- Opening Delimiter -
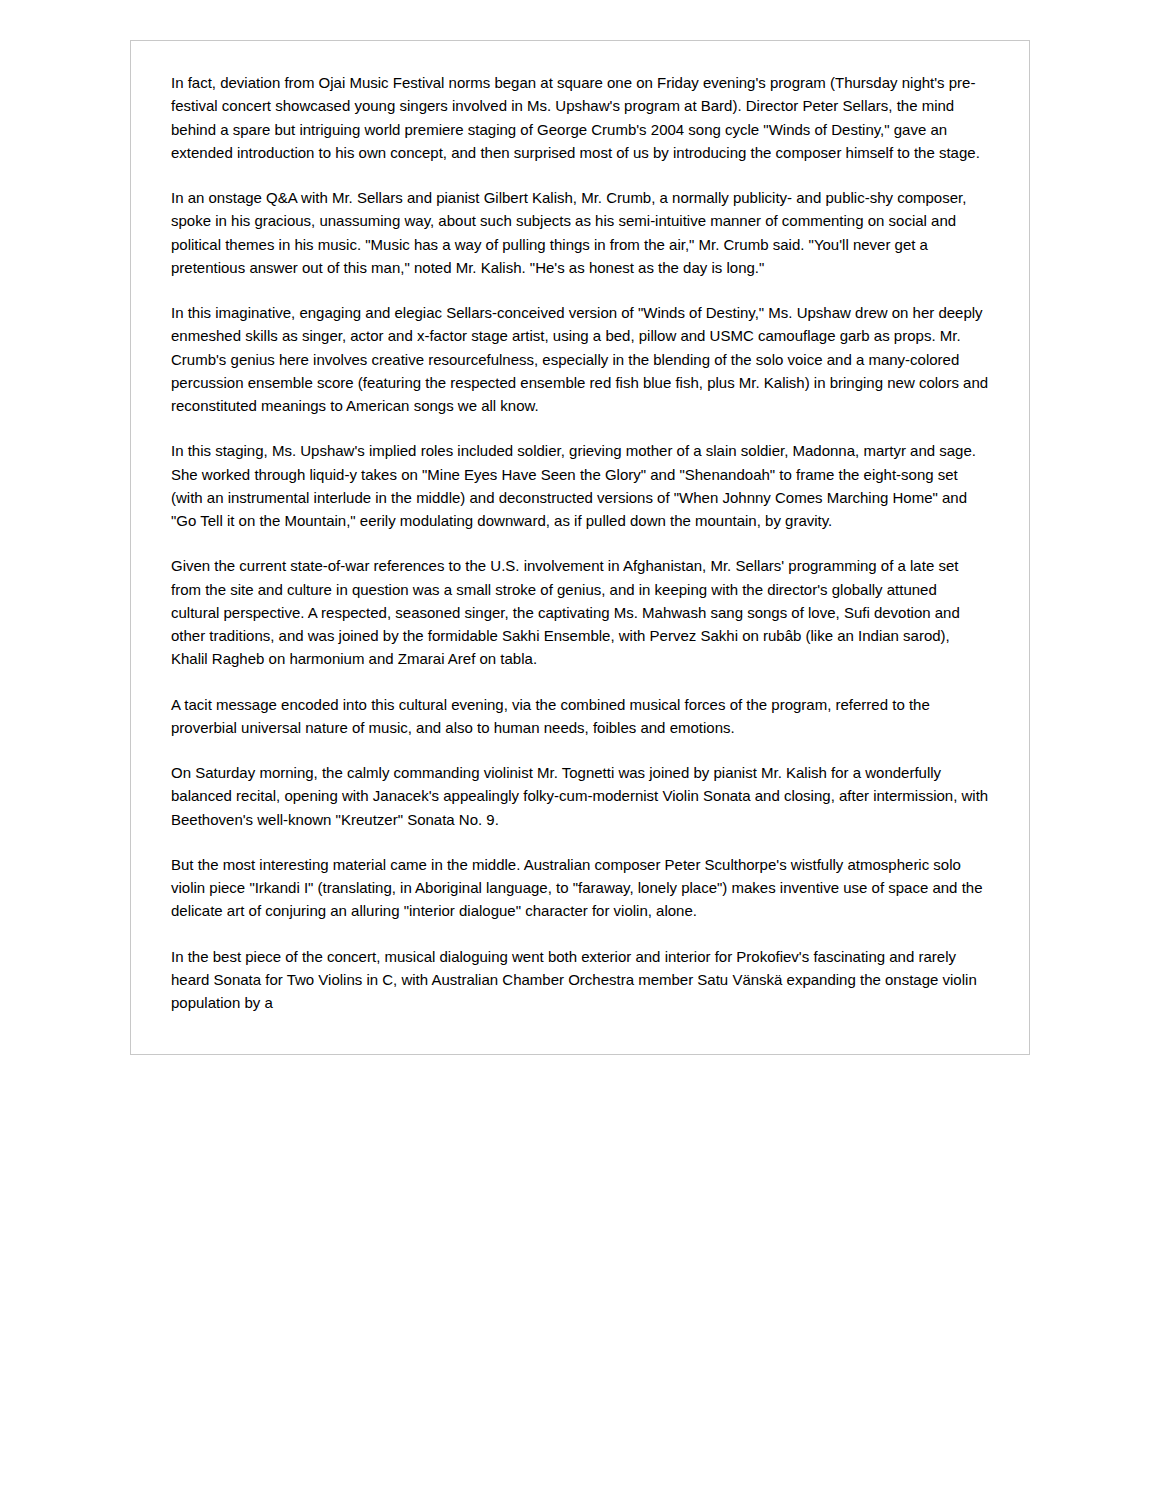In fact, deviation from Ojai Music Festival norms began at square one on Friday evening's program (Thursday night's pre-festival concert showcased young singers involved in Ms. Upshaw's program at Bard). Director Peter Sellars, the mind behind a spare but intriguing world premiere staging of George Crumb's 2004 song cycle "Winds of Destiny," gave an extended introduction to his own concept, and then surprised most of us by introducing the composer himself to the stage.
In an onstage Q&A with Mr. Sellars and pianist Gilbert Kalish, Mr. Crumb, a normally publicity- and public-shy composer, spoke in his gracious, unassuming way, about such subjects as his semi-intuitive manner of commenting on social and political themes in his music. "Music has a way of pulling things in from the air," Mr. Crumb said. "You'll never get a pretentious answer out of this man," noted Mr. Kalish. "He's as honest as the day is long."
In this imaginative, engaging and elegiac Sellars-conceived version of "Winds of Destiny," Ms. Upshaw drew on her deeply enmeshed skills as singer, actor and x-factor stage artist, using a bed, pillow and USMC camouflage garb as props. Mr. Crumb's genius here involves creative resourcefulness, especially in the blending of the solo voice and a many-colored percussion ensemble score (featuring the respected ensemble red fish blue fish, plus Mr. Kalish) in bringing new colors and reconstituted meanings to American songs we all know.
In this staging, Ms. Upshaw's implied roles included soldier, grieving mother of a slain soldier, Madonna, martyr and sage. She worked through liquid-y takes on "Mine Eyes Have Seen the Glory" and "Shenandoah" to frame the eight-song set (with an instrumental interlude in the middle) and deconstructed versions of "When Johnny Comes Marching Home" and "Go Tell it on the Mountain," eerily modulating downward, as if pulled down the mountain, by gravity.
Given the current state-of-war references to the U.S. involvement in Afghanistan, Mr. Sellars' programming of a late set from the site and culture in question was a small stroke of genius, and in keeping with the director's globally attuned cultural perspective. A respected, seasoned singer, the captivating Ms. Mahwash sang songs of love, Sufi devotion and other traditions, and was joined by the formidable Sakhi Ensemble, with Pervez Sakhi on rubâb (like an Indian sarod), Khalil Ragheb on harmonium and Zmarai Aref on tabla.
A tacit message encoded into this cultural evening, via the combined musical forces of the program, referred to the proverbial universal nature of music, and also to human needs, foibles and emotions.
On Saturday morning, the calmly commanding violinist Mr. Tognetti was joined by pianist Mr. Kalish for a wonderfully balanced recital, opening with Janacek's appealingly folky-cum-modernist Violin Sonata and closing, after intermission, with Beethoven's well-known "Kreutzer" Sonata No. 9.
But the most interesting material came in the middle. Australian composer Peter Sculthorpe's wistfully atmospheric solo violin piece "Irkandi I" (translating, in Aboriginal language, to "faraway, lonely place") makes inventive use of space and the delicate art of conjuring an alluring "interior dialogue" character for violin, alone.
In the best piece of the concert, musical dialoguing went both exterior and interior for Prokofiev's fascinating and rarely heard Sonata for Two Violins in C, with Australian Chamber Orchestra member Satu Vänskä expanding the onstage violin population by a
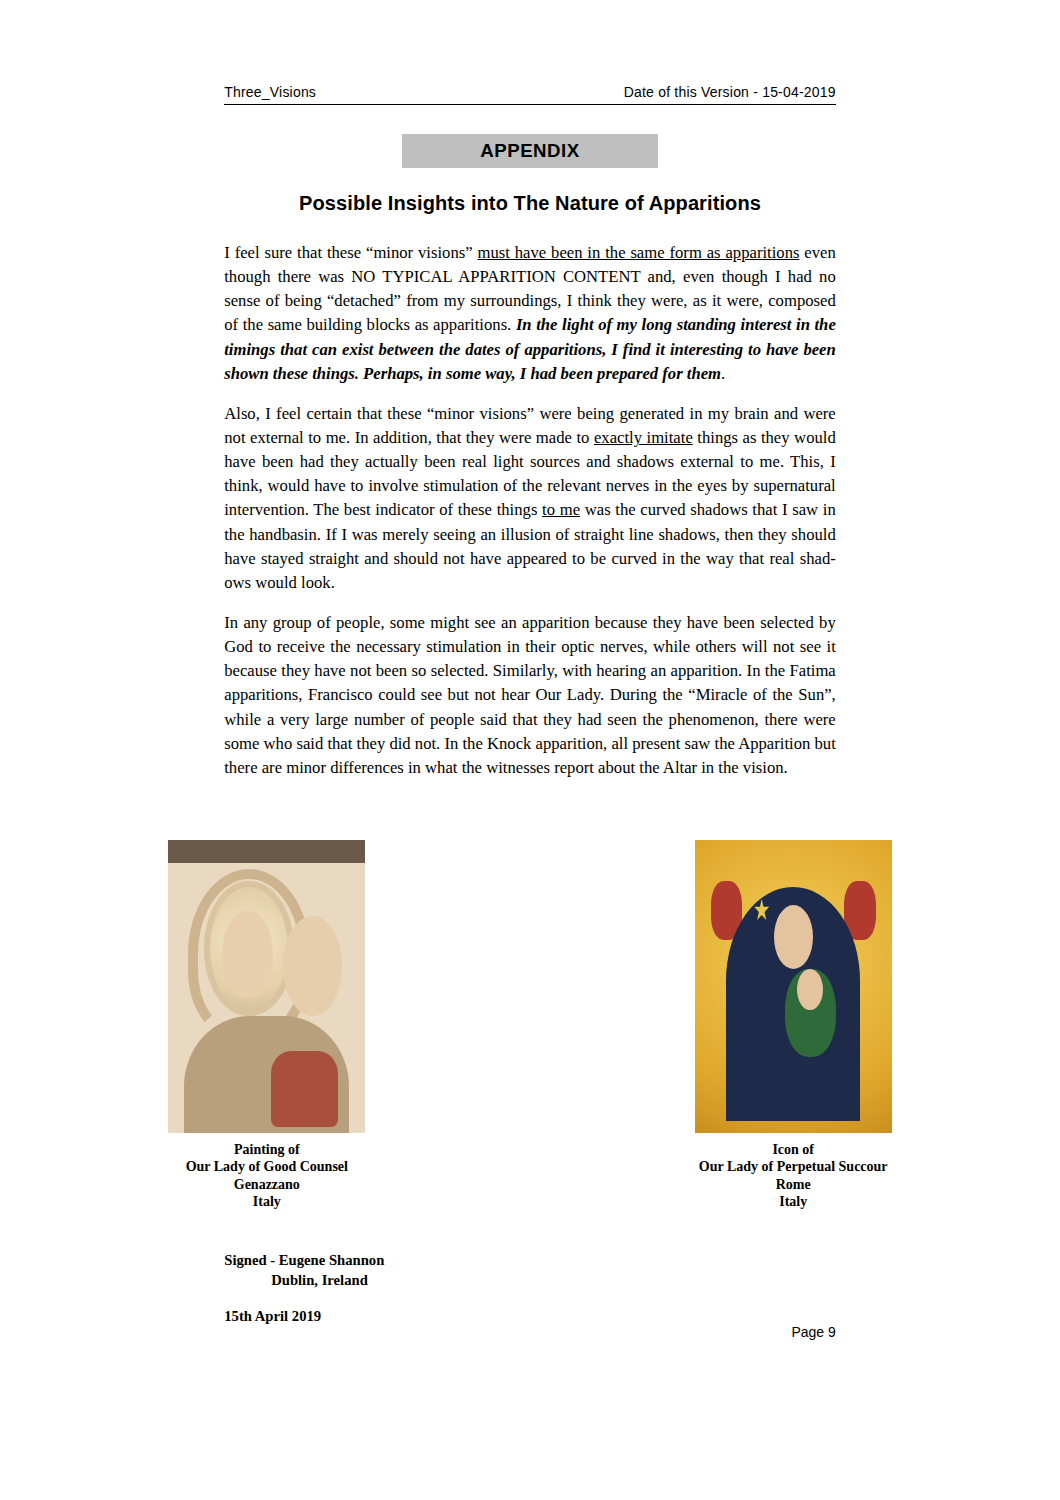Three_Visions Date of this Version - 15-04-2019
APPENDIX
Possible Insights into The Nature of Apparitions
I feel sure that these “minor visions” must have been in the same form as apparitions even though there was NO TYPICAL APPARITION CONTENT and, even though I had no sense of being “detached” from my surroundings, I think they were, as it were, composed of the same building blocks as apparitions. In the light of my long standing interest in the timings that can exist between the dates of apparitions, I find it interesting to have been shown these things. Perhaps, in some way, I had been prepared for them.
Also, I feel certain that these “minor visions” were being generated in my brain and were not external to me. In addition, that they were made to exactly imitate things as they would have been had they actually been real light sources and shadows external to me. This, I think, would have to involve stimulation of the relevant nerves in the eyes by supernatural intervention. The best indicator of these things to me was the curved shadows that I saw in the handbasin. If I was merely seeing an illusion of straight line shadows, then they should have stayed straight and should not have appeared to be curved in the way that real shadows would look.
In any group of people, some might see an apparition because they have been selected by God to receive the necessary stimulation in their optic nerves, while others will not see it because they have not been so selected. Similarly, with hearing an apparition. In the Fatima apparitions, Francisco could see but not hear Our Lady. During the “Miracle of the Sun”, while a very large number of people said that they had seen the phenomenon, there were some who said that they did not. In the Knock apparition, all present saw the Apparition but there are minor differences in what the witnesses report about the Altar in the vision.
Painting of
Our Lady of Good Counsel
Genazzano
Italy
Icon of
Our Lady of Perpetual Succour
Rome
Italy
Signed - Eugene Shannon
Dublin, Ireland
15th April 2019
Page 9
- Closing Delimiter -
- _Work order_:
Nothing but a number is wanted: how many lines in the records above include "into".

- _Your solution_:
2